As day two dawned on this year’s TGCon, attention turned to the long-burgeoning cannabidiol industry.
Less than two years ago, in 2017, hemp-based CBD sales grew by nearly 50 percent, up to $190 million – compared to $129 million the year before – according to research from Hemp Business Journal. About 60 percent of those sales came from online orders.
Over the next few years, hemp-based CBD sales are expected to skyrocket, surpassing “$646 million, with more than a quarter of those sales coming from natural and specialty retailers.” Others suggest the combined CBD and hemp market could hit $22 billion by 2022, 40 times its current size.
But despite the passage of last year’s farm bill – which removed hemp and hemp products from the Controlled Substances Act and left much of its regulation to the states – policy makers are still playing catch up with a market that doesn’t appear to be waiting for them.
One of the pricklier points of contention centers on labeling, particularly when it comes to benefit claims. In 2017, the Journal of the American Medical Association published research that analyzed 84 products (purchased from 31 different vendors), and found that less than a third were labeled accurately in terms of CBD content. Numbers like these no doubt contributed to increased action from the U.S. Food and Drug Administration, which fired off more than 40 warning letters to CBD companies between 2015 and 2017.
With regulations in various stages of development – at both the state and federal level – it’s critical that suppliers and manufacturers take extra care when developing and sourcing CBD products. It’s equally important that the same level of care is applied to their labeling, lest they run afoul of an unforgiving FDA.
Companies need to adhere to the strict requirements spelled out in the farm bill, maintain vigilant THC testing protocols, engage in compliant disposal practices, and submit to annual inspections.
TraceGains Launches Specification Management
During TraceGains CEO Gary Nowacki’s keynote address, he announced a stronger push by the company into the retail industry with the release of TraceGains Specification Management. The new product is the first network-connected specification management tool in the industry. Specification Management allows companies to author, publish, and update raw material and finished goods specifications. It streamlines and centralizes documentation and information exchange, with automated workflows and alerts for internal and external stakeholder updates and approvals. With network connectivity, the software gives companies immediate access to more than a million supplier-provided documents to accelerate specification creation and updates.
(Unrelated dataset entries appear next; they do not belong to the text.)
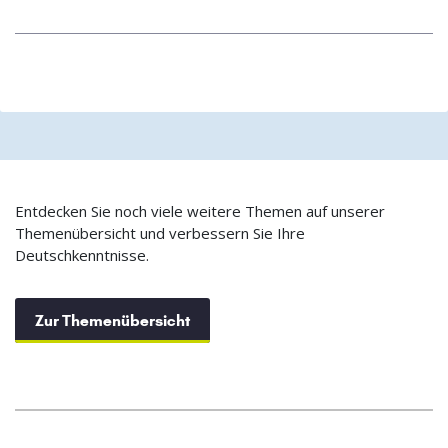
Entdecken Sie noch viele weitere Themen auf unserer
Themenübersicht und verbessern Sie Ihre
Deutschkenntnisse.
Zur Themenübersicht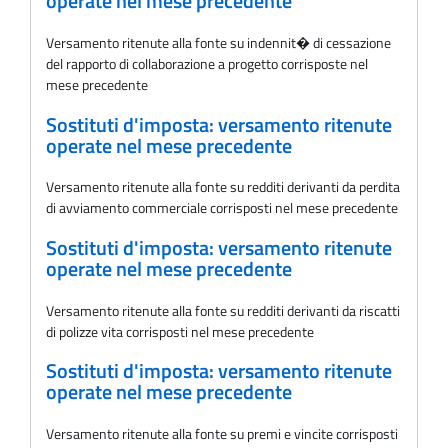
operate nel mese precedente
Versamento ritenute alla fonte su indennit� di cessazione
del rapporto di collaborazione a progetto corrisposte nel
mese precedente
Sostituti d'imposta: versamento ritenute
operate nel mese precedente
Versamento ritenute alla fonte su redditi derivanti da perdita
di avviamento commerciale corrisposti nel mese precedente
Sostituti d'imposta: versamento ritenute
operate nel mese precedente
Versamento ritenute alla fonte su redditi derivanti da riscatti
di polizze vita corrisposti nel mese precedente
Sostituti d'imposta: versamento ritenute
operate nel mese precedente
Versamento ritenute alla fonte su premi e vincite corrisposti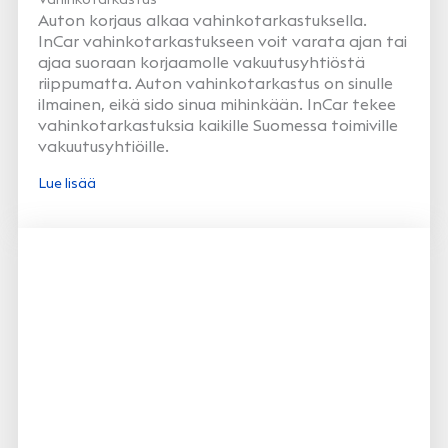
Auton korjaus alkaa vahinkotarkastuksella.
InCar vahinkotarkastukseen voit varata ajan tai
ajaa suoraan korjaamolle vakuutusyhtiöstä
riippumatta. Auton vahinkotarkastus on sinulle
ilmainen, eikä sido sinua mihinkään. InCar tekee
vahinkotarkastuksia kaikille Suomessa toimiville
vakuutusyhtiöille.
Lue lisää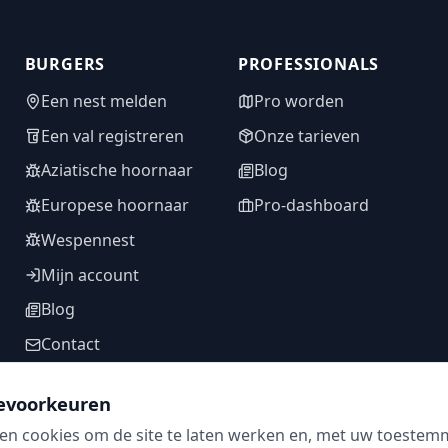
BURGERS
PROFESSIONALS
Een nest melden
Pro worden
Een val registreren
Onze tarieven
Aziatische hoornaar
Blog
Europese hoornaar
Pro-dashboard
Wespennest
Mijn account
Blog
Contact
evoorkeuren
en cookies om de site te laten werken en, met uw toestem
“Our customers asked for a tool to easily collaborate with suppliers to create and maintain raw material and finished goods specifications in one platform,” Nowacki explained in a release announcing the new product. “In addition to optimizing collaboration with internal and external stakeholders, the system digitizes specification attributes and converts the data into custom reports and dashboards, giving companies the insight needed to improve business processes.”
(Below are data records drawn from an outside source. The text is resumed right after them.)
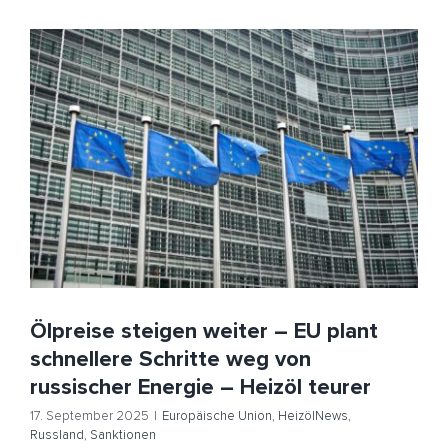
Ölpreise steigen weiter – EU plant schnellere Schritte
weg von russischer Energie – Heizöl teurer
Europäische Union
HeizölNews
Russland
Sanktionen
Ölpreise steigen weiter – EU plant
schnellere Schritte weg von
russischer Energie – Heizöl teurer
17. September 2025
|
Europäische Union
,
HeizölNews
,
Russland
,
Sanktionen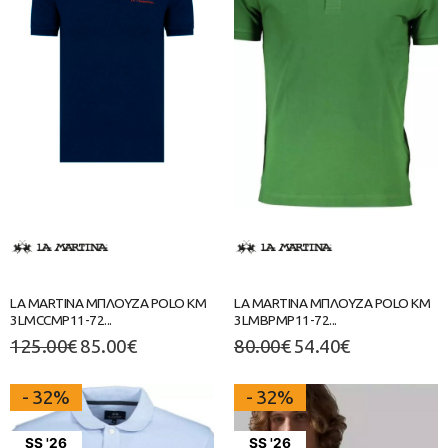
LA MARTINA ΜΠΛΟΥΖΑ POLO ΚΜ
LA MARTINA ΜΠΛΟΥΖΑ POLO ΚΜ
3LMCCMP11-72...
3LMBPMP11-72...
125.00
€
85.00
€
80.00
€
54.40
€
- 32%
- 32%
SS '26
SS '26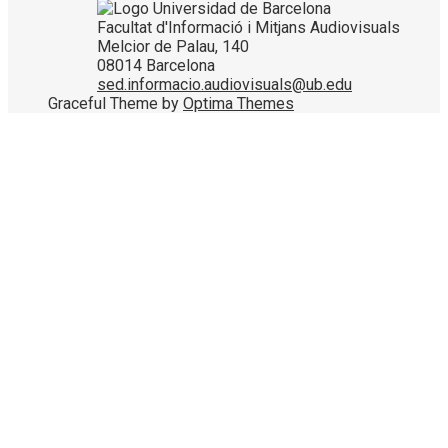
Facultat d'Informació i Mitjans Audiovisuals
Melcior de Palau, 140
08014 Barcelona
sed.informacio.audiovisuals@ub.edu
Graceful Theme by
Optima Themes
The other news to come out of day two emerged from the midday keynote by TraceGains CTO A.J. Dolan.
Since last year’s TGCon, the company rolled out nearly two dozen major enhancements to its core products, with Quality Management receiving several upgrades. The company also rolled out Audit Management late last year, a product that takes the pain out of FDA audits.
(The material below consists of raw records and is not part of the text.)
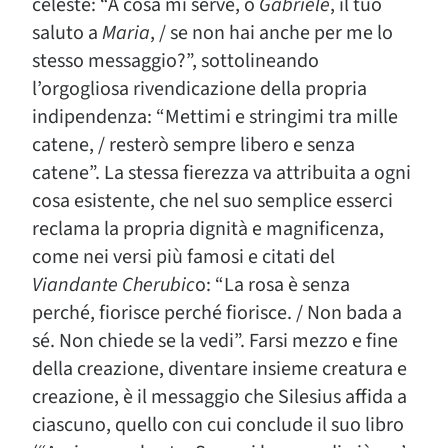
celeste: “A cosa mi serve, o
Gabriele
, il tuo
saluto a
Maria
, / se non hai anche per me lo
stesso messaggio?”, sottolineando
l’orgogliosa rivendicazione della propria
indipendenza: “Mettimi e stringimi tra mille
catene, / resterò sempre libero e senza
catene”. La stessa fierezza va attribuita a ogni
cosa esistente, che nel suo semplice esserci
reclama la propria dignità e magnificenza,
come nei versi più famosi e citati del
Viandante Cherubic
o: “La rosa è senza
perché, fiorisce perché fiorisce. / Non bada a
sé. Non chiede se la vedi”. Farsi mezzo e fine
della creazione, diventare insieme creatura e
creazione, è il messaggio che Silesius affida a
ciascuno, quello con cui conclude il suo libro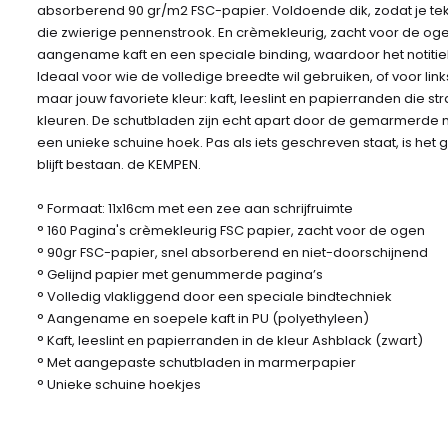
absorberend 90 gr/m2 FSC-papier. Voldoende dik, zodat je tekst
die zwierige pennenstrook. En crèmekleurig, zacht voor de og
aangename kaft en een speciale binding, waardoor het notitieboe
Ideaal voor wie de volledige breedte wil gebruiken, of voor lin
maar jouw favoriete kleur: kaft, leeslint en papierranden die stra
kleuren. De schutbladen zijn echt apart door de gemarmerde m
een unieke schuine hoek. Pas als iets geschreven staat, is het 
blijft bestaan. de KEMPEN.
° Formaat: 11x16cm met een zee aan schrijfruimte
° 160 Pagina's crèmekleurig FSC papier, zacht voor de ogen
° 90gr FSC-papier, snel absorberend en niet-doorschijnend
° Gelijnd papier met genummerde pagina’s
° Volledig vlakliggend door een speciale bindtechniek
° Aangename en soepele kaft in PU (polyethyleen)
° Kaft, leeslint en papierranden in de kleur Ashblack (zwart)
° Met aangepaste schutbladen in marmerpapier
° Unieke schuine hoekjes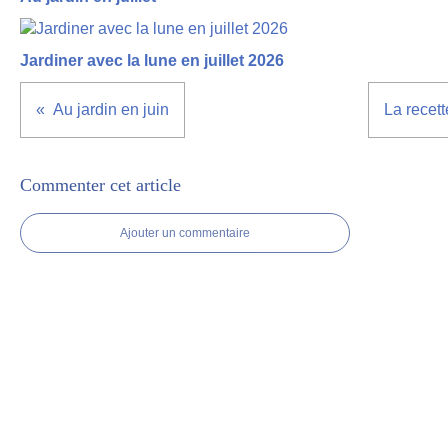
Jardiner avec la lune en juillet 2026
Au jardin en juin
La recett
Commenter cet article
Ajouter un commentaire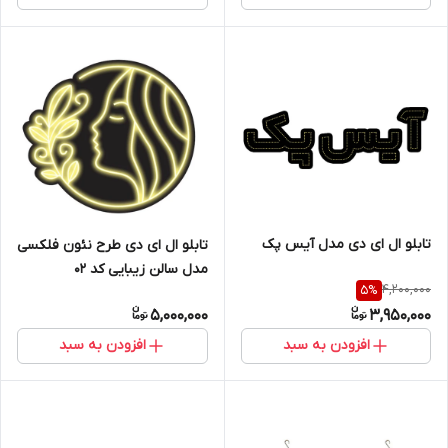
تابلو ال ای دی مدل آیس پک
تابلو ال ای دی طرح نئون فلکسی
مدل سالن زیبایی کد 02
4,200,000
5
%
5,000,000
3,950,000
افزودن به سبد
افزودن به سبد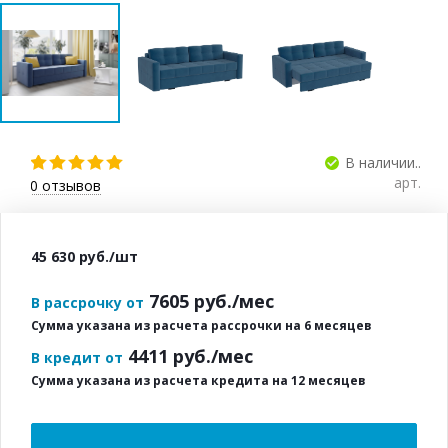
В наличии..
арт.
0
отзывов
45 630
руб.
/шт
7605
руб./мес
В рассрочку от
Сумма указана из расчета рассрочки на 6 месяцев
4411
руб./мес
В кредит от
Сумма указана из расчета кредита на 12 месяцев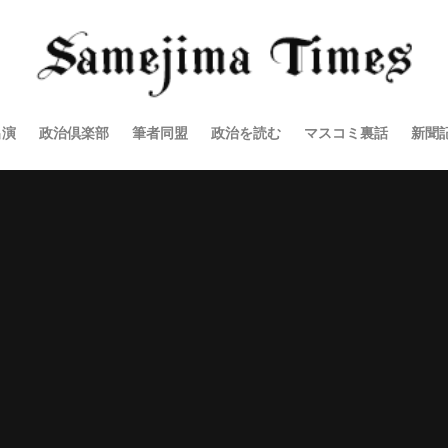
出演
政治倶楽部
筆者同盟
政治を読む
マスコミ裏話
新聞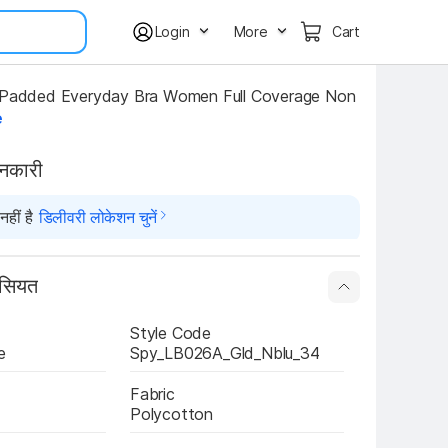
Login
More
Cart
e
ानकारी
हीं है
डिलीवरी लोकेशन चुनें
ासियत
Style Code
e
Spy_LB026A_Gld_Nblu_34
Fabric
Polycotton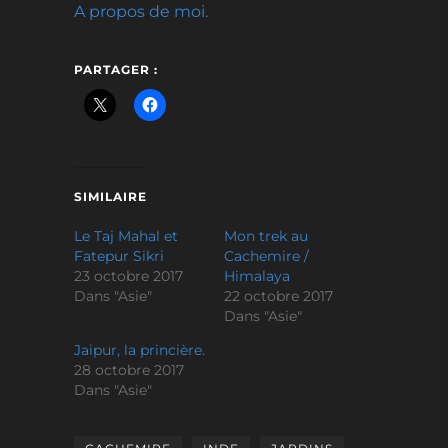
A propos de moi.
PARTAGER :
SIMILAIRE
Le Taj Mahal et
Mon trek au
Fatepur Sikri
Cachemire /
23 octobre 2017
Himalaya
Dans "Asie"
22 octobre 2017
Dans "Asie"
Jaipur, la princière.
28 octobre 2017
Dans "Asie"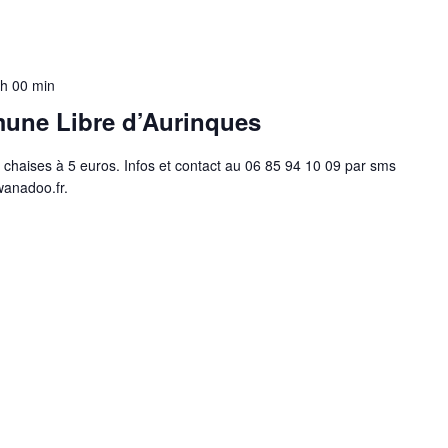
 h 00 min
mune Libre d’Aurinques
chaises à 5 euros. Infos et contact au 06 85 94 10 09 par sms
wanadoo.fr.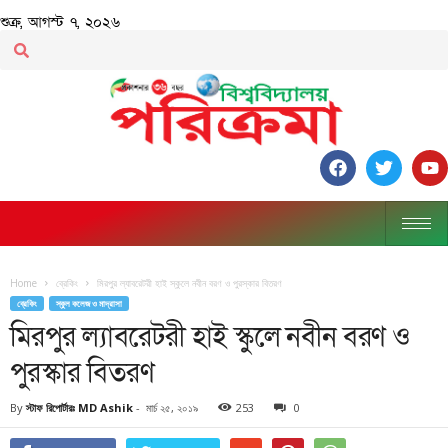
শুক্র, আগস্ট ৭, ২০২৬
Home
ব্রেকিং
মিরপুর ল্যাবরেটরী হাই স্কুলে নবীন বরণ ও পুরস্কার বিতরণ
ব্রেকিং
স্কুল কলেজ ও মাদ্রাসা
মিরপুর ল্যাবরেটরী হাই স্কুলে নবীন বরণ ও
পুরস্কার বিতরণ
By
স্টাফ রিপোর্টারঃ MD Ashik
-
মার্চ ২৫, ২০১৯
253
0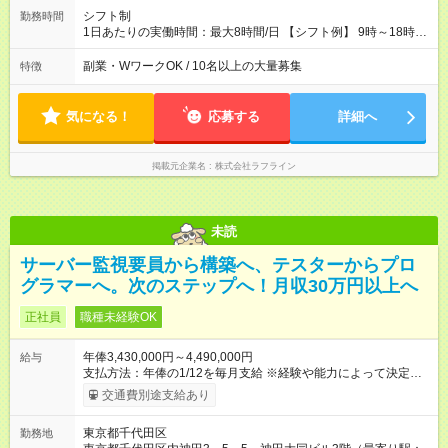
シフト制
勤務時間
1日あたりの実働時間：最大8時間/日 【シフト例】 9時～18時
10時～19時 11時～20時 休憩1時間以上！
副業・WワークOK / 10名以上の大量募集
特徴
気になる！
応募する
詳細へ
掲載元企業名
株式会社ラフライン
未読
サーバー監視要員から構築へ、テスターからプロ
グラマーへ。次のステップへ！月収30万円以上へ
正社員
職種未経験OK
年俸3,430,000円～4,490,000円
給与
支払方法：年俸の1/12を毎月支給 ※経験や能力によって決定し
ます。 支払方法：年俸の1/12を毎月支給。 面談は本社対面で１
交通費別途支給あり
回行い、 ３日後にはご採用の可否をご連絡致します。 ご希望さ
れる方は事前Webカジュアル面談も対応致します。 【試用期
東京都千代田区
勤務地
間】試用期間あり 試用期間の長さ：3ヶ月 雇用形態、給与は本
Dolan also pointed out that TraceGains is nearing the end of a massive infrastructure migration to Microsoft Azure, which is expected to wrap up by May 1. This transition will make all of the company’s solutions more secure, scalable, and responsive.
Finally, Dolan turned his attention to TracGains’ newest offerings, critical components of the company’s New Product Development Suite, aimed at “empowering your data to work smarter inside and outside of your company.”
Specification Management is the linchpin of the New Product Development Suite. Specification Management allows companies to author, publish, and update raw material and finished goods specifications. The new product streamlines and centralizes documentation and information exchange, with automated workflows and alerts for internal and external stakeholder updates and approvals. With network connectivity, the software gives companies immediate access to more than a million supplier-provided documents to accelerate specification creation and updates.